### Task objective
Reproduce each line below precisely. Drop the pictures.

### Source material

──────────────────────────────

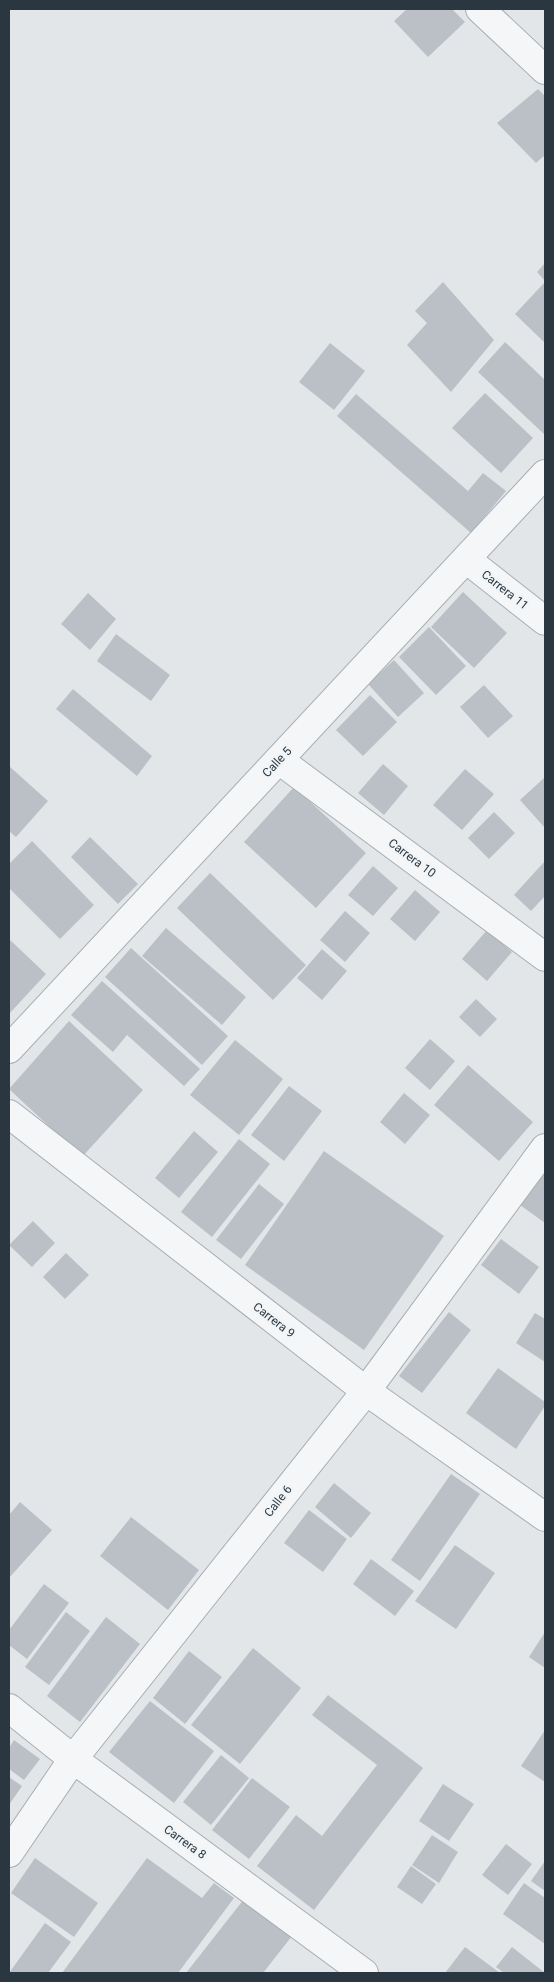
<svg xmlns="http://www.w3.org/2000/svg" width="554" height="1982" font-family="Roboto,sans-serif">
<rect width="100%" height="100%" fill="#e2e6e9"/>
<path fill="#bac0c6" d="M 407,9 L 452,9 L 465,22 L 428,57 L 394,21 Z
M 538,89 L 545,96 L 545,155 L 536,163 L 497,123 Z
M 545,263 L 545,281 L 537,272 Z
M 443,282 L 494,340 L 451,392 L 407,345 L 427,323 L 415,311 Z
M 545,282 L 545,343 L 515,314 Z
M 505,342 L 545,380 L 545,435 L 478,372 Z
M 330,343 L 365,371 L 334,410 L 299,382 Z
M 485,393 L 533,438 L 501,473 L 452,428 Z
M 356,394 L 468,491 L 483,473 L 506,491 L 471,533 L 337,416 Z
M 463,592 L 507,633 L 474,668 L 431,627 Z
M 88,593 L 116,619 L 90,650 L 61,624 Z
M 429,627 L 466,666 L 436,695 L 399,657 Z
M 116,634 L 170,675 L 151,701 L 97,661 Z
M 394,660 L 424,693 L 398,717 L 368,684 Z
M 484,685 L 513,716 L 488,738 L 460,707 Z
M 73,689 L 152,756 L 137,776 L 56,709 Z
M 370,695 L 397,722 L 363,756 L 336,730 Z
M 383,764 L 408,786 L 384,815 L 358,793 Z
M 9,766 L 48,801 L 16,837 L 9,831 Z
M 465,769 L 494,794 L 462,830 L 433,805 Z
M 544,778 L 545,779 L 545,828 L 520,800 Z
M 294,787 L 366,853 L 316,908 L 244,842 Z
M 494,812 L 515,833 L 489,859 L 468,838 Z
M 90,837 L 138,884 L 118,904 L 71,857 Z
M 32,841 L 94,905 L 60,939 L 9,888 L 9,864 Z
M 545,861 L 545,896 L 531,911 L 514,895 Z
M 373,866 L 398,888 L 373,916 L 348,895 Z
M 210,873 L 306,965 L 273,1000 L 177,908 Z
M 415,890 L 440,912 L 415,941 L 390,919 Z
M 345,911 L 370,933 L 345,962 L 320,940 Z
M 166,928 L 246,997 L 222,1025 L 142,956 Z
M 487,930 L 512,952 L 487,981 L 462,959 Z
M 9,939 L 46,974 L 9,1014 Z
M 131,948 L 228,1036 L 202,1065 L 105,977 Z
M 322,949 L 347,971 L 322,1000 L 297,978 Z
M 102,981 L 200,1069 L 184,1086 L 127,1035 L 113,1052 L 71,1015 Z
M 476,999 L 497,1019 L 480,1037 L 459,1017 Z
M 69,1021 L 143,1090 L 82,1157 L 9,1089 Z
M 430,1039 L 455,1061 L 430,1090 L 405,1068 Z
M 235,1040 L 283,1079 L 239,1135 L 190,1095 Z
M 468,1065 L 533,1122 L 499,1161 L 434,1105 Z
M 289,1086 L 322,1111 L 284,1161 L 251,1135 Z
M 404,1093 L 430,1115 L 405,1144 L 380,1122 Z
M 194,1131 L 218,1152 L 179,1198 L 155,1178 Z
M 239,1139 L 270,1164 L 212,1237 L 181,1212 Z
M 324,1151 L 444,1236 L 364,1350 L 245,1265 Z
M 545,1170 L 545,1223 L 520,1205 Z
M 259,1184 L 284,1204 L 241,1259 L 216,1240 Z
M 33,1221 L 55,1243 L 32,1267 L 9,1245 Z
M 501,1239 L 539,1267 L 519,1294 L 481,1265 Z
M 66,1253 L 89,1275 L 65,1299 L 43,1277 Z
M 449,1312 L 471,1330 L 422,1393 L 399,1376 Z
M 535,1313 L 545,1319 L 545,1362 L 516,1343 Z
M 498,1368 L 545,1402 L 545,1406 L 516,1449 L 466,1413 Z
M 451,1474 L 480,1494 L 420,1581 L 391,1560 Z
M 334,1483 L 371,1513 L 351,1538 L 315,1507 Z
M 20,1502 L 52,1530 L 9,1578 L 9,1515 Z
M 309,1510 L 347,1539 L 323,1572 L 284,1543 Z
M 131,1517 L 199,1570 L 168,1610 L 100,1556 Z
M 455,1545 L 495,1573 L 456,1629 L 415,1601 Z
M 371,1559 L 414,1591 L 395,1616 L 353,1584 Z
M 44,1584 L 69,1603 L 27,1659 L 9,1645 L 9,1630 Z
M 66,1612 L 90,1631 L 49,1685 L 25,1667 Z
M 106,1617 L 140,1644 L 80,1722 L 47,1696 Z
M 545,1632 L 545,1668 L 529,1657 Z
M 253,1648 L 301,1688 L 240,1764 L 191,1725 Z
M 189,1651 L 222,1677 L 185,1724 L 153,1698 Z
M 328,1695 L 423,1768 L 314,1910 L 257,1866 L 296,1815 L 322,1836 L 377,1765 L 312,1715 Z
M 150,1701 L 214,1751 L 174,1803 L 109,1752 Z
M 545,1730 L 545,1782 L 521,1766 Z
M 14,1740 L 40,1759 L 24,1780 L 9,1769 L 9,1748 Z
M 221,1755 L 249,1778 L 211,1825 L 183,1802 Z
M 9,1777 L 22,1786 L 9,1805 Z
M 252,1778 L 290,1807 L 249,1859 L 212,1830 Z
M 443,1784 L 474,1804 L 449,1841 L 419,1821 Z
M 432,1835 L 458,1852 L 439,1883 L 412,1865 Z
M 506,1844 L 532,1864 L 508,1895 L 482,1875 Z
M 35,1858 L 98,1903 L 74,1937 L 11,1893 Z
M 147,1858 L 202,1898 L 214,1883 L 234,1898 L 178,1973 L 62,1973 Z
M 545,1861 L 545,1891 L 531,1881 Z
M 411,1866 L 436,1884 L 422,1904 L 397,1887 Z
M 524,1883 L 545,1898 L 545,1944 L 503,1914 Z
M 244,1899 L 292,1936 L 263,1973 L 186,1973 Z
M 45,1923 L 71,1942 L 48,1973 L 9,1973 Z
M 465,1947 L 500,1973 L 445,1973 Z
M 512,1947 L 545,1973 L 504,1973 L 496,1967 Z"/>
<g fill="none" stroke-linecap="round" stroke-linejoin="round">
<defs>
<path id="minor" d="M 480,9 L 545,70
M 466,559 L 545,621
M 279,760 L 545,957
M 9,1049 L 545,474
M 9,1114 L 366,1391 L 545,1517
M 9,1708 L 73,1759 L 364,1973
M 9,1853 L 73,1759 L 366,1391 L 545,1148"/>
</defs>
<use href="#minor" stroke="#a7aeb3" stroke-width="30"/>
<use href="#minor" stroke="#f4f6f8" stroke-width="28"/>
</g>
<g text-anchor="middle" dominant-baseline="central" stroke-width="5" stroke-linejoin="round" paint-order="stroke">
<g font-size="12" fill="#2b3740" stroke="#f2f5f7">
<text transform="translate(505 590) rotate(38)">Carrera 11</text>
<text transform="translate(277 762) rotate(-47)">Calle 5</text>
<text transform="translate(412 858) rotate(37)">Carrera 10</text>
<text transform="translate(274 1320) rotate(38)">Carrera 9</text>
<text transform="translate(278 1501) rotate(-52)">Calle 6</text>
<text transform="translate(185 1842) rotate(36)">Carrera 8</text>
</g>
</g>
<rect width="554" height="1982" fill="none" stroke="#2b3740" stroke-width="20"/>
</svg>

──────────────────────────────

### Answer section
<svg xmlns="http://www.w3.org/2000/svg" width="554" height="1982" font-family="Roboto,sans-serif">
<rect width="100%" height="100%" fill="#e2e6e9"/>
<path fill="#bac0c6" d="M 407,9 L 452,9 L 465,22 L 428,57 L 394,21 Z
M 538,89 L 545,96 L 545,155 L 536,163 L 497,123 Z
M 545,263 L 545,281 L 537,272 Z
M 443,282 L 494,340 L 451,392 L 407,345 L 427,323 L 415,311 Z
M 545,282 L 545,343 L 515,314 Z
M 505,342 L 545,380 L 545,435 L 478,372 Z
M 330,343 L 365,371 L 334,410 L 299,382 Z
M 485,393 L 533,438 L 501,473 L 452,428 Z
M 356,394 L 468,491 L 483,473 L 506,491 L 471,533 L 337,416 Z
M 463,592 L 507,633 L 474,668 L 431,627 Z
M 88,593 L 116,619 L 90,650 L 61,624 Z
M 429,627 L 466,666 L 436,695 L 399,657 Z
M 116,634 L 170,675 L 151,701 L 97,661 Z
M 394,660 L 424,693 L 398,717 L 368,684 Z
M 484,685 L 513,716 L 488,738 L 460,707 Z
M 73,689 L 152,756 L 137,776 L 56,709 Z
M 370,695 L 397,722 L 363,756 L 336,730 Z
M 383,764 L 408,786 L 384,815 L 358,793 Z
M 9,766 L 48,801 L 16,837 L 9,831 Z
M 465,769 L 494,794 L 462,830 L 433,805 Z
M 544,778 L 545,779 L 545,828 L 520,800 Z
M 294,787 L 366,853 L 316,908 L 244,842 Z
M 494,812 L 515,833 L 489,859 L 468,838 Z
M 90,837 L 138,884 L 118,904 L 71,857 Z
M 32,841 L 94,905 L 60,939 L 9,888 L 9,864 Z
M 545,861 L 545,896 L 531,911 L 514,895 Z
M 373,866 L 398,888 L 373,916 L 348,895 Z
M 210,873 L 306,965 L 273,1000 L 177,908 Z
M 415,890 L 440,912 L 415,941 L 390,919 Z
M 345,911 L 370,933 L 345,962 L 320,940 Z
M 166,928 L 246,997 L 222,1025 L 142,956 Z
M 487,930 L 512,952 L 487,981 L 462,959 Z
M 9,939 L 46,974 L 9,1014 Z
M 131,948 L 228,1036 L 202,1065 L 105,977 Z
M 322,949 L 347,971 L 322,1000 L 297,978 Z
M 102,981 L 200,1069 L 184,1086 L 127,1035 L 113,1052 L 71,1015 Z
M 476,999 L 497,1019 L 480,1037 L 459,1017 Z
M 69,1021 L 143,1090 L 82,1157 L 9,1089 Z
M 430,1039 L 455,1061 L 430,1090 L 405,1068 Z
M 235,1040 L 283,1079 L 239,1135 L 190,1095 Z
M 468,1065 L 533,1122 L 499,1161 L 434,1105 Z
M 289,1086 L 322,1111 L 284,1161 L 251,1135 Z
M 404,1093 L 430,1115 L 405,1144 L 380,1122 Z
M 194,1131 L 218,1152 L 179,1198 L 155,1178 Z
M 239,1139 L 270,1164 L 212,1237 L 181,1212 Z
M 324,1151 L 444,1236 L 364,1350 L 245,1265 Z
M 545,1170 L 545,1223 L 520,1205 Z
M 259,1184 L 284,1204 L 241,1259 L 216,1240 Z
M 33,1221 L 55,1243 L 32,1267 L 9,1245 Z
M 501,1239 L 539,1267 L 519,1294 L 481,1265 Z
M 66,1253 L 89,1275 L 65,1299 L 43,1277 Z
M 449,1312 L 471,1330 L 422,1393 L 399,1376 Z
M 535,1313 L 545,1319 L 545,1362 L 516,1343 Z
M 498,1368 L 545,1402 L 545,1406 L 516,1449 L 466,1413 Z
M 451,1474 L 480,1494 L 420,1581 L 391,1560 Z
M 334,1483 L 371,1513 L 351,1538 L 315,1507 Z
M 20,1502 L 52,1530 L 9,1578 L 9,1515 Z
M 309,1510 L 347,1539 L 323,1572 L 284,1543 Z
M 131,1517 L 199,1570 L 168,1610 L 100,1556 Z
M 455,1545 L 495,1573 L 456,1629 L 415,1601 Z
M 371,1559 L 414,1591 L 395,1616 L 353,1584 Z
M 44,1584 L 69,1603 L 27,1659 L 9,1645 L 9,1630 Z
M 66,1612 L 90,1631 L 49,1685 L 25,1667 Z
M 106,1617 L 140,1644 L 80,1722 L 47,1696 Z
M 545,1632 L 545,1668 L 529,1657 Z
M 253,1648 L 301,1688 L 240,1764 L 191,1725 Z
M 189,1651 L 222,1677 L 185,1724 L 153,1698 Z
M 328,1695 L 423,1768 L 314,1910 L 257,1866 L 296,1815 L 322,1836 L 377,1765 L 312,1715 Z
M 150,1701 L 214,1751 L 174,1803 L 109,1752 Z
M 545,1730 L 545,1782 L 521,1766 Z
M 14,1740 L 40,1759 L 24,1780 L 9,1769 L 9,1748 Z
M 221,1755 L 249,1778 L 211,1825 L 183,1802 Z
M 9,1777 L 22,1786 L 9,1805 Z
M 252,1778 L 290,1807 L 249,1859 L 212,1830 Z
M 443,1784 L 474,1804 L 449,1841 L 419,1821 Z
M 432,1835 L 458,1852 L 439,1883 L 412,1865 Z
M 506,1844 L 532,1864 L 508,1895 L 482,1875 Z
M 35,1858 L 98,1903 L 74,1937 L 11,1893 Z
M 147,1858 L 202,1898 L 214,1883 L 234,1898 L 178,1973 L 62,1973 Z
M 545,1861 L 545,1891 L 531,1881 Z
M 411,1866 L 436,1884 L 422,1904 L 397,1887 Z
M 524,1883 L 545,1898 L 545,1944 L 503,1914 Z
M 244,1899 L 292,1936 L 263,1973 L 186,1973 Z
M 45,1923 L 71,1942 L 48,1973 L 9,1973 Z
M 465,1947 L 500,1973 L 445,1973 Z
M 512,1947 L 545,1973 L 504,1973 L 496,1967 Z"/>
<g fill="none" stroke-linecap="round" stroke-linejoin="round">
<defs>
<path id="minor" d="M 480,9 L 545,70
M 466,559 L 545,621
M 279,760 L 545,957
M 9,1049 L 545,474
M 9,1114 L 366,1391 L 545,1517
M 9,1708 L 73,1759 L 364,1973
M 9,1853 L 73,1759 L 366,1391 L 545,1148"/>
</defs>
<use href="#minor" stroke="#a7aeb3" stroke-width="30"/>
<use href="#minor" stroke="#f4f6f8" stroke-width="28"/>
</g>
<g text-anchor="middle" dominant-baseline="central" stroke-width="5" stroke-linejoin="round" paint-order="stroke">
<g font-size="12" fill="#2b3740" stroke="#f2f5f7">
<text transform="translate(505 590) rotate(38)">Carrera 11</text>
<text transform="translate(277 762) rotate(-47)">Calle 5</text>
<text transform="translate(412 858) rotate(37)">Carrera 10</text>
<text transform="translate(274 1320) rotate(38)">Carrera 9</text>
<text transform="translate(278 1501) rotate(-52)">Calle 6</text>
<text transform="translate(185 1842) rotate(36)">Carrera 8</text>
</g>
</g>
<rect width="554" height="1982" fill="none" stroke="#2b3740" stroke-width="20"/>
</svg>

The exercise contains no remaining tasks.